■ **Source passage**
+---+

This block all pop-ups* and you can still open links in a new window.

*Do NOT go on websites that the domains expired.  If you go to another website, only ONE pop-up show up, close the pop-up.

----------


## raghu_ktm@yahoo.com

Dear sir,
I try like this to close my window.
but i got unspecified error and my application close.

Private Sub wbrBrowser_WindowClosing(ByVal IsChildWindow As Boolean, Cancel As Boolean)
'On Error Resume Next
    If (IsChildWindow) Then
        Cancel = True
* Unload Me    *    (Error On this line)
    Else
        Cancel = False
    End If
End Sub

Private Function IsPopupWindow() As Boolean
On Error Resume Next
    If WebBrowser1.Document.activeElement.tagName = "BODY" Or WebBrowser1.Document.activeElement.tagName = "IFRAME" Then
        IsPopupWindow = True
    Else
        IsPopupWindow = False
    End If
End Function

Sir What i did mistake in code can u help me ?

Thanks
Raghu Bhandari

----------


## MSWindowsUser

> Dear sir,
> I try like this to close my window.
> but i got unspecified error and my application close.
> 
> Private Sub wbrBrowser_WindowClosing(ByVal IsChildWindow As Boolean, Cancel As Boolean)
> 'On Error Resume Next
>     If (IsChildWindow) Then
>         Cancel = True
> * Unload Me    *    (Error On this line)

+---+

■ **Material provided**

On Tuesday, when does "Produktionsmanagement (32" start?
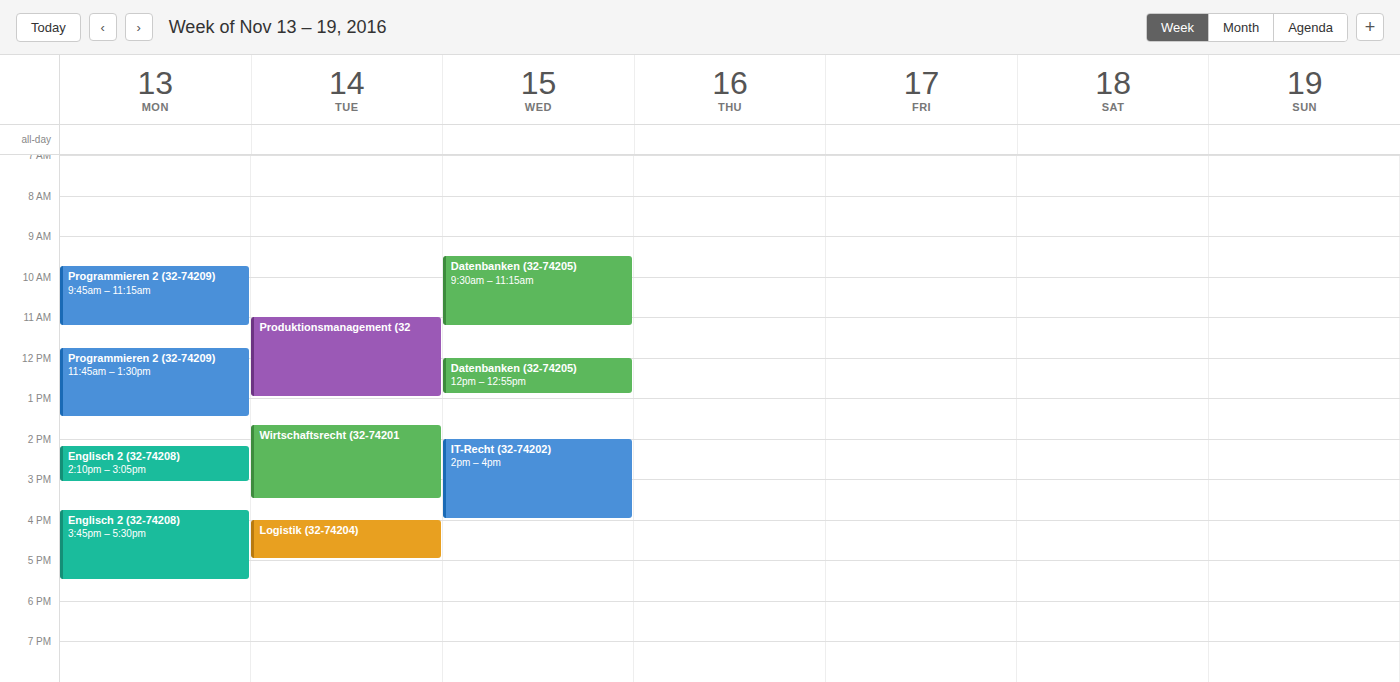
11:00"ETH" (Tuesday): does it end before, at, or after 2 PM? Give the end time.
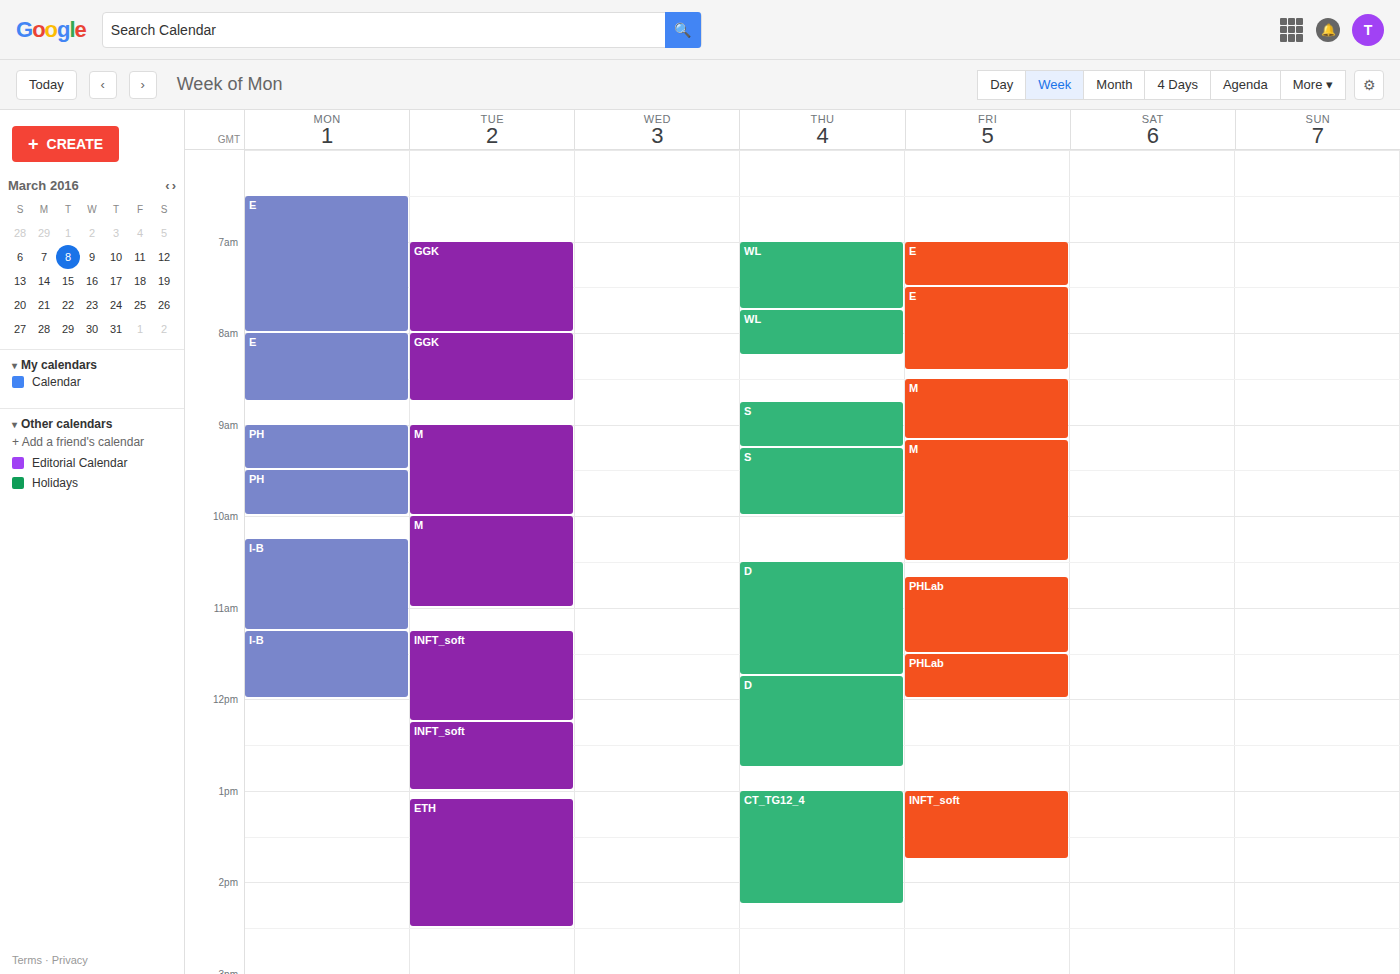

+---+

■ **Exercise set**
1: In the pop-up blocking thread, retype everything from "This block all" down to "close the pop-up.", keeping each character unchanged.
2: Render this sentence from the pop-up blocking thread in Spanish: "I try like this to close my window."
The material plays no part in any of the work here.

■ **Answers in order**
1:
This block all pop-ups* and you can still open links in a new window.

*Do NOT go on websites that the domains expired.  If you go to another website, only ONE pop-up show up, close the pop-up.

2: Intento cerrar mi ventana de esta manera.